Литмир - Электронная Библиотека
Содержание  
A
A

«Бедный Кристи приметно страдал, ерзая на своем стуле. Мне передавали, что перед уходом, надевая пальто в передней, он сказал громко:

— Не ожидал я от Блока такой бестактности»[817].

Старичок Ступишин в «Даре», покидающий эпатирующее чтение «философской трагедии» Германа Ивановича Буша, от которого он тоже «приметно страдал», почти копирует поведение Кристи (не говоря уже о том, что читает Б., а уходит слушатель с мягким характером):

«Накинув на шею серо-полосатый шарфик, он по-русски задержал его подбородком, по-русски же влезая толчками спины в пальто.

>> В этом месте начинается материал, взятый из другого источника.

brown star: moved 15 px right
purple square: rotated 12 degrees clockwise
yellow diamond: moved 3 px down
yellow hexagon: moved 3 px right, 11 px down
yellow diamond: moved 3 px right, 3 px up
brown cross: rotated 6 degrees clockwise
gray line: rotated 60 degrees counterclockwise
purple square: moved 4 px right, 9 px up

— Порадовал, нечего сказать, — проговорил он, пока они спускались в сопровождении горничной».

Именно Кончеев оказывается в эту минуту рядом. «Я, признаться, плохо слушал», — замечает он (64).

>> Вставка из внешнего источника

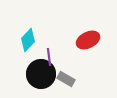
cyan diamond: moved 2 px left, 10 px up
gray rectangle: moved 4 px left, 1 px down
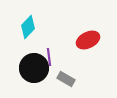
cyan diamond: moved 13 px up
black circle: moved 7 px left, 6 px up
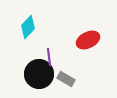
black circle: moved 5 px right, 6 px down
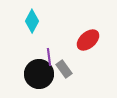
cyan diamond: moved 4 px right, 6 px up; rotated 15 degrees counterclockwise
red ellipse: rotated 15 degrees counterclockwise
gray rectangle: moved 2 px left, 10 px up; rotated 24 degrees clockwise
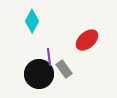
red ellipse: moved 1 px left
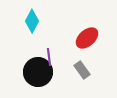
red ellipse: moved 2 px up
gray rectangle: moved 18 px right, 1 px down
black circle: moved 1 px left, 2 px up
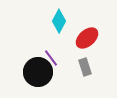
cyan diamond: moved 27 px right
purple line: moved 2 px right, 1 px down; rotated 30 degrees counterclockwise
gray rectangle: moved 3 px right, 3 px up; rotated 18 degrees clockwise
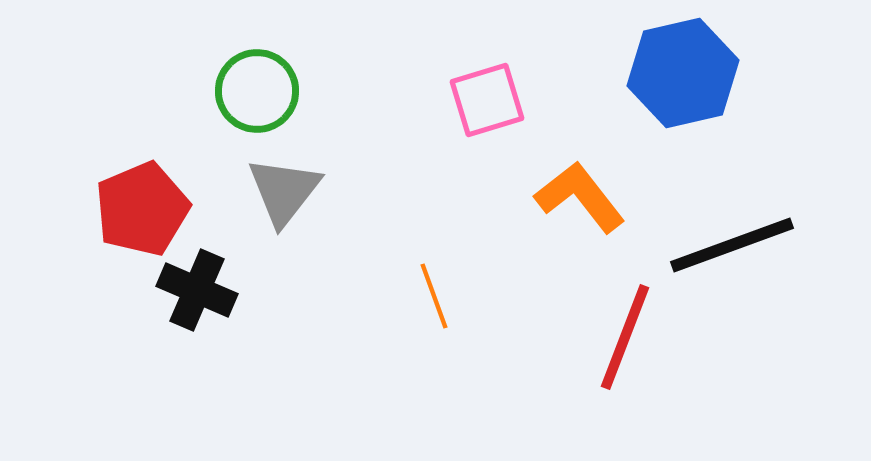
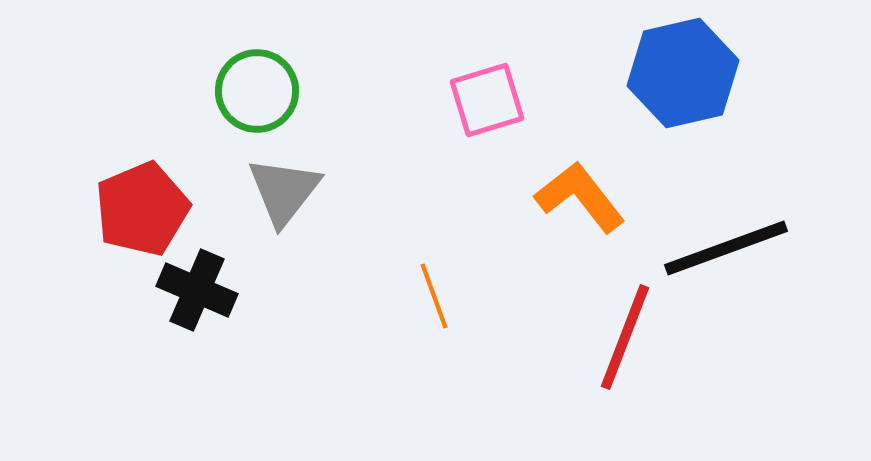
black line: moved 6 px left, 3 px down
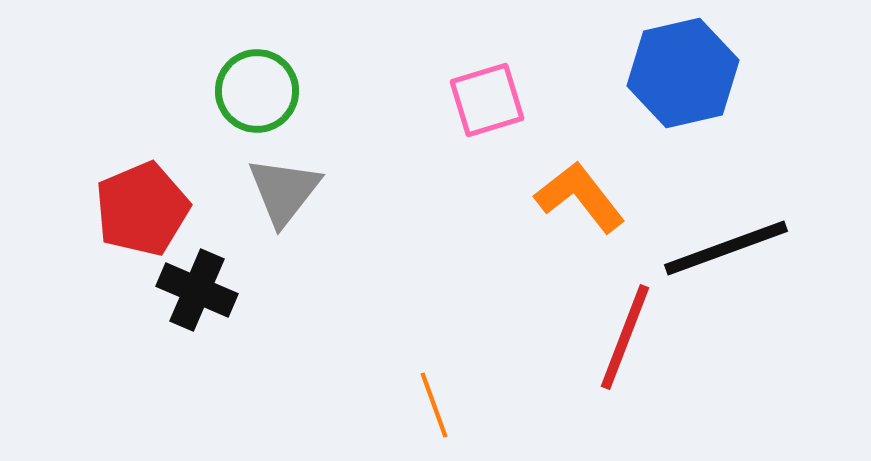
orange line: moved 109 px down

Помимо приведенных примеров, где ситуации, образы и слова героев могут быть текстуально сопоставлены любым непосвященным, посторонним читателем, у Набокова встречаются и утаенные параллели. Одна из них стала Ходасевичу известной: «…его Ольга, — рассказывает Кончеев Федору Константиновичу о Яшиной невесте, — недавно вышла за меховщика и уехала в Соединенные Штаты. Не совсем улан, но все-таки…» (303). Возможно, Ходасевич мог упомянуть Набокову во время его весеннего житья в Париже ту деталь, которую он сообщает в письме к Нине Берберовой 21 июня 1937 года: «…Зюзя вышла замуж за англичанина. Славный парень, инженер, делает аэропланы и снаряды. Жить она будет под Бирмингемом, в тамошнем Холивуде. Боюсь — будет ей холивудно и кукисто»[818]. Последняя фраза Ходасевича построена по типу «и кюхельбекерно и тошно» и подчеркивает пушкинскую параллель.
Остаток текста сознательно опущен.